"On a mis 10 ans à avoir un enfant et mon conjoint est parti juste après" (Alexandra 45 ans)
À 30 ans, Alexandra décide de braver la maladie pour devenir mère. Dix ans de fausses couches plus tard, elle y parvient… mais perd l'homme qu'elle aime.
J'ai rencontré Ronan à Caen, là où nous avons grandi, quand j'avais une vingtaine d'années. J'étais belle, il était beau, on était le couple parfait. Durant nos études, on a emménagé à Paris, et on a vécu une vie de folie. Restos, boîtes de nuit, bureau… et peu de dodo ! Heureusement, je suis commerciale dans les lunettes de soleil, c'est pratique pour cacher ses cernes pendant la journée ! Franchement, à l'époque, je ne pensais pas du tout à faire des enfants. J'ai une maladie auto-immune du côlon qui m'oblige à prendre un traitement très fort en cas de crise. Et ce traitement ne peut pas être administré aux femmes enceintes. Je pensais à m'amuser et à guérir, rien d'autre.
Mais, arrivée à 30 ans, les choses ont changé. Autour de nous, ça commençait à faire des bébés, et même mes deux sœurs, plus jeunes, avaient déjà eu leur premier. Nous en avons parlé, j'ai beaucoup discuté avec mes médecins, et nous avons décidé de faire un bébé malgré le risque pour moi de faire une crise pendant la grossesse, et de ne pouvoir être soignée. Cela ne mettait pas ma vie en danger, mais il me faudrait souffrir durant des jours sans pouvoir être soulagée. Je voulais prendre ce risque. L'envie d'avoir un bébé était même décuplée par tous ces obstacles. Quoi qu'il arrive, j'y arriverais.

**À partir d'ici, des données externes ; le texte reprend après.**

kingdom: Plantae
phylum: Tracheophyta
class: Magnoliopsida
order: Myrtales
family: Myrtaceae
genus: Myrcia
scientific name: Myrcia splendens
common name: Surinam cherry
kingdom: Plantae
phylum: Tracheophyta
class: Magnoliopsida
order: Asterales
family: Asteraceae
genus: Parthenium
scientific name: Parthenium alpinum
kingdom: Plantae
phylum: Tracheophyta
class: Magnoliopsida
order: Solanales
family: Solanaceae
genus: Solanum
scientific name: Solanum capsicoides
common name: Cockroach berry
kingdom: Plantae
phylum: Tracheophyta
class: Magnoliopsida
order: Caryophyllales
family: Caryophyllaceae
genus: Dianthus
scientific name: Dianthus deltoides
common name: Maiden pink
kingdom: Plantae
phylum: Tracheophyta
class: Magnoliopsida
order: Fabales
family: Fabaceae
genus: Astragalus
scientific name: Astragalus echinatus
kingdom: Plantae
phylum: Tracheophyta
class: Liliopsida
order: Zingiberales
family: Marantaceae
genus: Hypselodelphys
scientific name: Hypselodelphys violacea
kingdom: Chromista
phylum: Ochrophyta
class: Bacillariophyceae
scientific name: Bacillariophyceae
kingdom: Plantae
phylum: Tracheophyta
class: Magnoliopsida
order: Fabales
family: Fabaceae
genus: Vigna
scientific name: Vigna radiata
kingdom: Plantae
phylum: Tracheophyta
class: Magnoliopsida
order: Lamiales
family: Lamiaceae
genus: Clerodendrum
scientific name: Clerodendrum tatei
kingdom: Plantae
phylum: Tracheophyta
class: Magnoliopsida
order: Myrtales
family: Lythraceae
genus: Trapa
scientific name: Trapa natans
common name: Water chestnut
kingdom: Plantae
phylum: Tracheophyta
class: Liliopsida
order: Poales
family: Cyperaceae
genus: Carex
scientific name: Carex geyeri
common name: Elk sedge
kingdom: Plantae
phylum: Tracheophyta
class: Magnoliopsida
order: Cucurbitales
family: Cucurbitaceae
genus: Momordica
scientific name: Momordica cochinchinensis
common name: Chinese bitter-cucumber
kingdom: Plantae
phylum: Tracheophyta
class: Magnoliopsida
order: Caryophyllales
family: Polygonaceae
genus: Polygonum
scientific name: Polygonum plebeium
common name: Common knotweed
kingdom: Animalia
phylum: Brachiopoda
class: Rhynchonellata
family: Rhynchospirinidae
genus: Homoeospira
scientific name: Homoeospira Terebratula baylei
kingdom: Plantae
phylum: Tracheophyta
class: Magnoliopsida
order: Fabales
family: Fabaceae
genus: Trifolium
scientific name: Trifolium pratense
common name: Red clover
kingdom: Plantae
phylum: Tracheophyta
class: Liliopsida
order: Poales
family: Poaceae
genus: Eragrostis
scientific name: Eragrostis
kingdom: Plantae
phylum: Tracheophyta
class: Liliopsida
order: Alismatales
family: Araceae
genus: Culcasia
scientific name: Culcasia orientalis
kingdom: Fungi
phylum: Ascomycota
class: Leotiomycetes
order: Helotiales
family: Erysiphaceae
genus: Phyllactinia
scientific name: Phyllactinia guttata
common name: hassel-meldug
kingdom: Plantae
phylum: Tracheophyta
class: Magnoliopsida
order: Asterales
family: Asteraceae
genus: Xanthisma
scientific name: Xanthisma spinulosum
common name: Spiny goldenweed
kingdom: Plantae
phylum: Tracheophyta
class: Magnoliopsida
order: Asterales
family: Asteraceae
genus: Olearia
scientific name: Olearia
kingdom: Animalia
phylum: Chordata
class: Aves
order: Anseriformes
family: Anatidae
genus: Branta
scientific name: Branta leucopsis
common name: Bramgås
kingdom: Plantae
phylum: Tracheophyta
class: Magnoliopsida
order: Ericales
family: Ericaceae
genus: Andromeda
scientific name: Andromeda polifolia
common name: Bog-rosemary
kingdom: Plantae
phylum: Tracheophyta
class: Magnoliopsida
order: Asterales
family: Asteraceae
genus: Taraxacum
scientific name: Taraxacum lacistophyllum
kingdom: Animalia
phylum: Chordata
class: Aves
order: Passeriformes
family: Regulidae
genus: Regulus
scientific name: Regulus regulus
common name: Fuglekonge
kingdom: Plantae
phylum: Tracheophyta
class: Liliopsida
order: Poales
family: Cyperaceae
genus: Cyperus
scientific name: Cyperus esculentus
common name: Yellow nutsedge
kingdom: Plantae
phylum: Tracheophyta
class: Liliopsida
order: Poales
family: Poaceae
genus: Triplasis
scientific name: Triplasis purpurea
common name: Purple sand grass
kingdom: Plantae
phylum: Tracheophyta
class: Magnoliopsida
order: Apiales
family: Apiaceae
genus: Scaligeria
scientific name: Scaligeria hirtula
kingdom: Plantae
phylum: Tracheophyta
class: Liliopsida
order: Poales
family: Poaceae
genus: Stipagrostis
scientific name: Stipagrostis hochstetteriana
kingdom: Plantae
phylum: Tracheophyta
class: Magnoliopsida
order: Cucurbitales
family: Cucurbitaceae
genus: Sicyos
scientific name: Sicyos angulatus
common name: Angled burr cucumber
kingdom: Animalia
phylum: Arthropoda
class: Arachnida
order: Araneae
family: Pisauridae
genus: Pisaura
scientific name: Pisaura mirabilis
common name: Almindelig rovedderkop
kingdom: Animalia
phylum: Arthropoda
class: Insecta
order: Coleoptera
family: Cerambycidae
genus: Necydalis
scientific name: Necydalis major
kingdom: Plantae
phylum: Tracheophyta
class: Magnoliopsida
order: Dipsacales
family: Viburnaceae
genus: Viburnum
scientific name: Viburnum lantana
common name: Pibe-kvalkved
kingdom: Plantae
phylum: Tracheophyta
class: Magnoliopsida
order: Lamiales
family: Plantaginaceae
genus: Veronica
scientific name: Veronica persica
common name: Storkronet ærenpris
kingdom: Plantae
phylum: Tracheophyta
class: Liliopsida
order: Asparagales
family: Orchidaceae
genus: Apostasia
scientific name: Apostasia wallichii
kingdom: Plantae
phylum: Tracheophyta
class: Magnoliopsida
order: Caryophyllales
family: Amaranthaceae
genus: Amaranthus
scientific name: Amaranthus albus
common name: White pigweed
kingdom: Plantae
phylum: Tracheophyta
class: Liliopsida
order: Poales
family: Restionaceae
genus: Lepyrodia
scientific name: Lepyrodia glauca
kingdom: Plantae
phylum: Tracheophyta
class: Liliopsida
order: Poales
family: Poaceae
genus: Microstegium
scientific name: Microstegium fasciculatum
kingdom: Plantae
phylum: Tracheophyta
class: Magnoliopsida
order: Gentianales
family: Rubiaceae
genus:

Dix ans de souffrance et de peine ont alors commencé. Pas à cause de ma maladie, qui ne se manifestait plus, mais à cause des fausses couches à répétition. Un véritable enfer. Je n'avais pas vraiment de mal à tomber enceinte, puisque cela m'est arrivé six fois, mais pour une raison qu'on n'expliquait jamais, cela se terminait toujours mal. Je ne comprenais pas, et je m'étais persuadée au fil des années que mon ventre était pourri. Empoisonné. Qu'il ne pouvait tout simplement pas accueillir la vie. Et pendant ce temps, mon couple disparaissait lui aussi. Avec mon conjoint, on n'avait plus rien à se dire à part "on recommence ou pas ?".
Ronan m'a toujours suivie, soutenue, mais je sentais bien qu'il était très triste lui aussi. La gaieté de nos débuts avait totalement disparu. J'ai même cru qu'il allait partir, je le sentais attiré par quelque chose, ou quelqu'un d'autre. Mais il m'assurait que non. Je m'imaginais déjà seule à plus de 40 ans quand je suis tombée à nouveau enceinte, la septième fois. Je ne sais pas pourquoi, mais j'ai su presque tout de suite que c'était la bonne. Et effectivement, 9 mois plus tard, à presque 42 ans, notre fille est née. J'ai passé la quasi-totalité de ma grossesse alitée, sans avoir le droit de bouger, mais j'ai eu le plus beau cadeau que l'on pouvait recevoir.
"Il m'a juste laissé une lettre pour me dire..."
Durant les premières semaines, Ronan était très affectueux puis il est redevenu distant. Il me disait avoir des soucis avec son travail, mais je sentais bien que c'était plus profond. Et au bout de 6 mois, il est parti. Il m'a juste laissé une lettre, en me disant qu'il ne savait pas ce qu'il avait, qu'il avait besoin de faire le point. La vérité, c'est qu'il s'était senti obligé de me faire ce bébé par "loyauté". Il savait que c'était la chose que j'attendais le plus au monde. Que je serais malheureuse si je n'en avais pas. Il ne voulait donc pas partir sans avoir rempli sa "mission". Une fois que ça s'est réalisé, il est redevenu libre de toute obligation.
Et honnêtement, après l'avoir insulté et maudit pendant des mois, je commence à reconnaître qu'il a peut-être eu raison de partir. Il ne m'aimait plus, depuis longtemps. Peut-être, en partie, à cause de ma maladie pas franchement sexy. Je ne sais pas, mais rester vivre avec moi juste pour sa fille aurait été un supplice pour nous deux. Pour lui qui ne respirait plus ici, pour moi qui ne respirais que pour lui. Je n'ai pas fini de faire mon deuil. J'espère encore, après ces années, qu'il finira par revenir. Je m'accroche à l'espoir comme je l'ai fait toute ma vie, et ça m'a réussi.